▸ **Short task**:
Print, word for word, the stretch of the material from the line containing "family: Cyperaceae" through the last line of the material, with both of those lines included.

** BEGIN **

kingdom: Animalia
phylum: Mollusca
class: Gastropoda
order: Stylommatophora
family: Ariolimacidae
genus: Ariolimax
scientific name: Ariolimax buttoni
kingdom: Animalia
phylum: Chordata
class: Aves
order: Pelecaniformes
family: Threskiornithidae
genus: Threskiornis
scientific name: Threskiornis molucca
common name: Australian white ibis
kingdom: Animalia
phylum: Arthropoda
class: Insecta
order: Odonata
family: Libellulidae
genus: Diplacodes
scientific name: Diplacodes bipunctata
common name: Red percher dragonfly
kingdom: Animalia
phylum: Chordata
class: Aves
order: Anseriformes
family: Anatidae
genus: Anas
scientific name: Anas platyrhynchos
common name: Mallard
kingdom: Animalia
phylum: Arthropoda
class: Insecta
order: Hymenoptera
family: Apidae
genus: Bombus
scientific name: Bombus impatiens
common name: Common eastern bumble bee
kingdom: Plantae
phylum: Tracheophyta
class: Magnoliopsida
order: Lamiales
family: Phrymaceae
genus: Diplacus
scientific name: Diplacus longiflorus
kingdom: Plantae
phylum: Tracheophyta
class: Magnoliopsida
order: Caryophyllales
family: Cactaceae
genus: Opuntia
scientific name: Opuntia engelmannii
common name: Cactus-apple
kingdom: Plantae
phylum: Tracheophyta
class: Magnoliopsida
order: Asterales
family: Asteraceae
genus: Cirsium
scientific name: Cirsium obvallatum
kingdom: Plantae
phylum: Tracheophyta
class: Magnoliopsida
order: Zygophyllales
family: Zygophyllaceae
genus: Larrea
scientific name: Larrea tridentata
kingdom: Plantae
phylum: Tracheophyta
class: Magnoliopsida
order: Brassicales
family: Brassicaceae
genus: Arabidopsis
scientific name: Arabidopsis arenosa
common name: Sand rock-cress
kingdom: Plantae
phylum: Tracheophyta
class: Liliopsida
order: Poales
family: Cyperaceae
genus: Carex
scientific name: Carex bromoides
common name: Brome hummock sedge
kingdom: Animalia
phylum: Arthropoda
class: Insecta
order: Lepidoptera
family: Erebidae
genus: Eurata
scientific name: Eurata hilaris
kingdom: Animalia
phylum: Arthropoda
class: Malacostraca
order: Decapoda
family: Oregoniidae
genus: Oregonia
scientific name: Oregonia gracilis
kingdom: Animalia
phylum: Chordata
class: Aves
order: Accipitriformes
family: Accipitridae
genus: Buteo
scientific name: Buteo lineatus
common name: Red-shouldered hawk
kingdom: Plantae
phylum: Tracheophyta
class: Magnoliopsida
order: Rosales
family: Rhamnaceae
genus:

** END **

▸ **Correct output**:
family: Cyperaceae
genus: Carex
scientific name: Carex bromoides
common name: Brome hummock sedge
kingdom: Animalia
phylum: Arthropoda
class: Insecta
order: Lepidoptera
family: Erebidae
genus: Eurata
scientific name: Eurata hilaris
kingdom: Animalia
phylum: Arthropoda
class: Malacostraca
order: Decapoda
family: Oregoniidae
genus: Oregonia
scientific name: Oregonia gracilis
kingdom: Animalia
phylum: Chordata
class: Aves
order: Accipitriformes
family: Accipitridae
genus: Buteo
scientific name: Buteo lineatus
common name: Red-shouldered hawk
kingdom: Plantae
phylum: Tracheophyta
class: Magnoliopsida
order: Rosales
family: Rhamnaceae
genus:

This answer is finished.